Q: I am shocked that people are still doing these very complicated living trusts and paying thousands of dollars to "avoid probate." What is probate anyway?
A: Probate is merely a process to settle the legal matters of the deceased. In some states, it involves a long, expensive intrusive administration where the Courts are involved in every step of the process. In Colorado, the Courts empower the Personal Representative and then are not involved unless a problem arises.
The forms to start the process are readily available on the internet. For unsupervised administration with a Will, the following forms are needed: the Application (to start the process), the Acceptance (the Personal Representative saying if appointed I agree to act), the Informal Proceedings (order beginning the probate and appointing the Personal Representative), and the Letters (authorization for the Personal Representative to act).
The forms are very simple to fill out by using the information contained in the death certificate and the Will, and then adding the addresses of the beneficiaries and Personal Representatives.
These four documents, along with the Will and filing fee of $206.00 (which includes the cost to certify seven letters) are filed with the Clerk of the District Court in the County where the deceased resided.
It is also wise to submit a copy of the Application, Acceptance, and Informal Proceedings, along with seven copies of the Letters, so you can get back a file stamped copy for your records along with seven copies of the certified Letters. In case the Clerk cannot process the paperwork while you wait, also give a self-addressed big envelope with sufficient postage. It is wise to make a copy of the Will for your use (but do not take the Will apart when copying).
After receiving back the file marked documents and the seven certified Letters, the Personal Representative needs to do the Information (the form is also on the internet), file the original with the Court, and send copies to the beneficiaries listed on the Application. The Information notifies the interested parties that a proceeding has been started.

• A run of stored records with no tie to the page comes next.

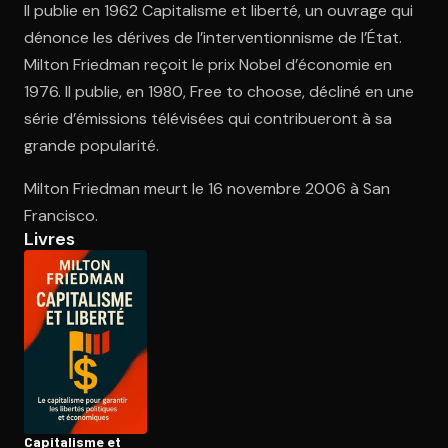
Il publie en 1962 Capitalisme et liberté, un ouvrage qui
dénonce les dérives de l’interventionnisme de l’État.
Milton Friedman reçoit le prix Nobel d’économie en
Ouvre l'app Appareil photo, pointe sur le code. C'est gratuit à l
1976. Il publie, en 1980, Free to choose, décliné en une
série d’émissions télévisées qui contribueront à sa
grande popularité.
Milton Friedman meurt le 16 novembre 2006 à San
Francisco.
Livres
Capitalisme et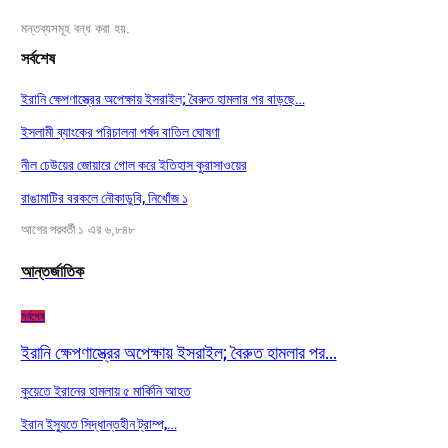
মন্তব্যসমূহ বন্ধ করা হয়.
সর্বশেষ
ইরানি ক্ষেপণাস্ত্রের অপেক্ষায় ইসরাইল; বৈরুত হামলার পর বাড়ছে…
ইসলামী ব্যাংকের পরিচালনা পর্ষদ বাতিল ঘোষণা
নীল ঢেউয়ের জোয়ারে গোল করে ইতিহাস কুরাসাওয়ের
রাঙামাটির বরকলে নৌকাডুবি, নিখোঁজ ১
আগের
পরবর্তী
১ এর ৬,৮৪৮
আন্তর্জাতিক
সর্বশেষ
ইরানি ক্ষেপণাস্ত্রের অপেক্ষায় ইসরাইল; বৈরুত হামলার পর…
কুয়েতে ইরানের হামলায় ৫ মার্কিনি আহত
ইরান ইস্যুতে সিদ্ধান্তহীন ট্রাম্প,…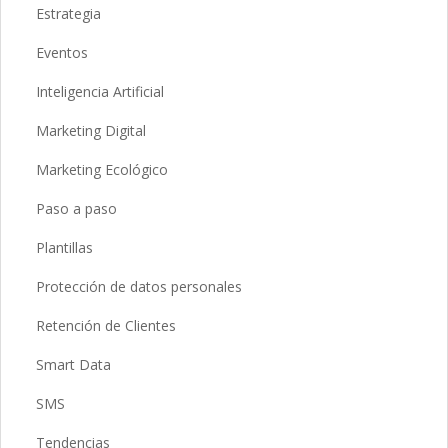
Estrategia
Eventos
Inteligencia Artificial
Marketing Digital
Marketing Ecológico
Paso a paso
Plantillas
Protección de datos personales
Retención de Clientes
Smart Data
SMS
Tendencias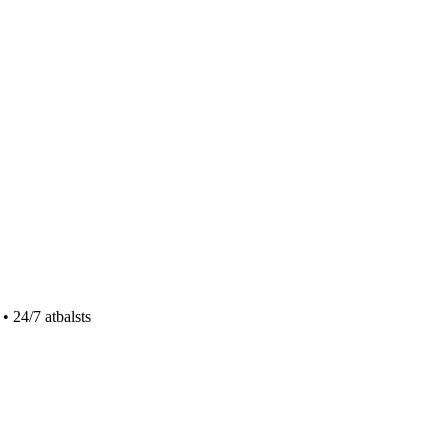
• 24/7 atbalsts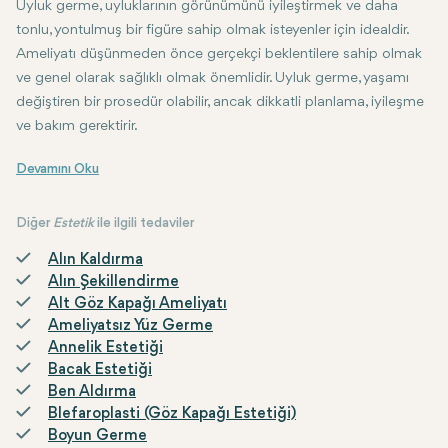
Uyluk germe, uyluklarının görünümünü iyileştirmek ve daha
Duyu Değişiklikleri: Bazı hastalar cerrahi bölge çevresinde hissizlik v
tonlu, yontulmuş bir figüre sahip olmak isteyenler için idealdir.
Ameliyatı düşünmeden önce gerçekçi beklentilere sahip olmak
ve genel olarak sağlıklı olmak önemlidir. Uyluk germe, yaşamı
değiştiren bir prosedür olabilir, ancak dikkatli planlama, iyileşme
ve bakım gerektirir.
Uyluk germe yaptırmayı düşünüyorsanız, vücut şekillendirmede ana faa
Sonuç: Güven ve Konturlar için Uyluk Germe
Bu nedenle uyluk germe, uyluklarında fazla deri veya yağ bulunan k
Diğer
Estetik
ile ilgili tedaviler
Alın Kaldırma
Alın Şekillendirme
Alt Göz Kapağı Ameliyatı
Ameliyatsız Yüz Germe
Annelik Estetiği
Bacak Estetiği
Ben Aldırma
Blefaroplasti (Göz Kapağı Estetiği)
Boyun Germe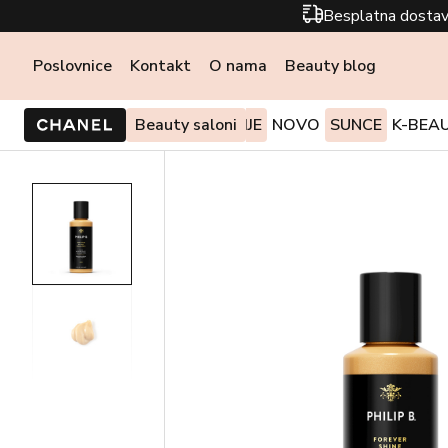
Besplatna dostav
Poslovnice
Kontakt
O nama
Beauty blog
PONUDE I AKCIJE
Beauty saloni
NOVO
SUNCE
K-BEA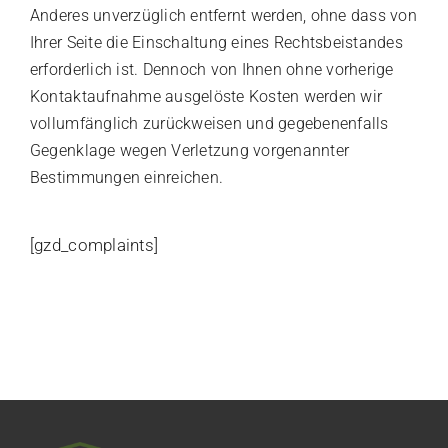
Anderes unverzüglich entfernt werden, ohne dass von
Ihrer Seite die Einschaltung eines Rechtsbeistandes
erforderlich ist. Dennoch von Ihnen ohne vorherige
Kontaktaufnahme ausgelöste Kosten werden wir
vollumfänglich zurückweisen und gegebenenfalls
Gegenklage wegen Verletzung vorgenannter
Bestimmungen einreichen.
[gzd_complaints]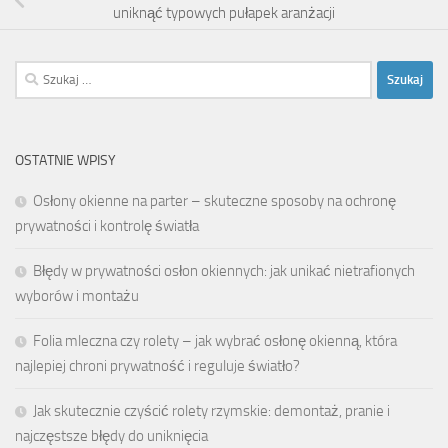
uniknąć typowych pułapek aranżacji
Szukaj:
OSTATNIE WPISY
Osłony okienne na parter – skuteczne sposoby na ochronę
prywatności i kontrolę światła
Błędy w prywatności osłon okiennych: jak unikać nietrafionych
wyborów i montażu
Folia mleczna czy rolety – jak wybrać osłonę okienną, która
najlepiej chroni prywatność i reguluje światło?
Jak skutecznie czyścić rolety rzymskie: demontaż, pranie i
najczęstsze błędy do uniknięcia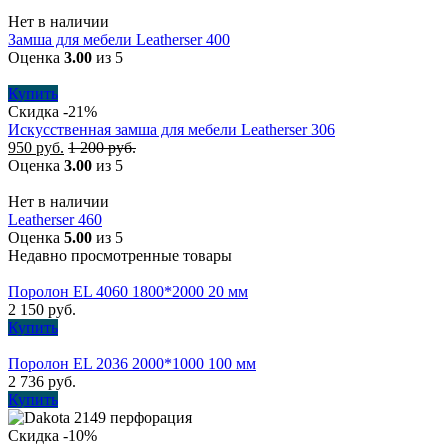
Нет в наличии
Замша для мебели Leatherser 400
Оценка
3.00
из 5
Купить
Скидка -21%
Искусственная замша для мебели Leatherser 306
950
руб.
1 200
руб.
Оценка
3.00
из 5
Нет в наличии
Leatherser 460
Оценка
5.00
из 5
Недавно просмотренные товары
Поролон EL 4060 1800*2000 20 мм
2 150
руб.
Купить
Поролон EL 2036 2000*1000 100 мм
2 736
руб.
Купить
Скидка -10%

A Notice to Creditors needs to be published in a newspaper in the County in which the probate is being done. The form is on the internet and the publication cost usually runs around $50.00. The newspaper will send an Affidavit of Publication which needs to be filed with the court after the Notice is published.
Thereafter, nothing else needs to be submitted to the Court until the estate is ready to close. Then a Verified Statement (form is on the internet) is filed with the Court and copies sent to the beneficiaries listed on the Information, thus closing the estate.
The probate process is very simple and straightforward. When done by the family the cost is less then $300.00.
Some people, however, are unhappy about "probate" in Colorado after going through it. However, in every situation that I have been involved with, the "problems" would have been present whether the estate had a Will, a Trust, or no Will. In fact, one woman said, "DonÕt ever talk to me about probate again." The problem was not the probate procedure but that the estate, in fact, had two trusts that were defective, thus causing not only a probate but also the difficulties themselves.
Thus, "probate" is easily made the "bad boy" and at least in Colorado may be catching more flack than it deserves.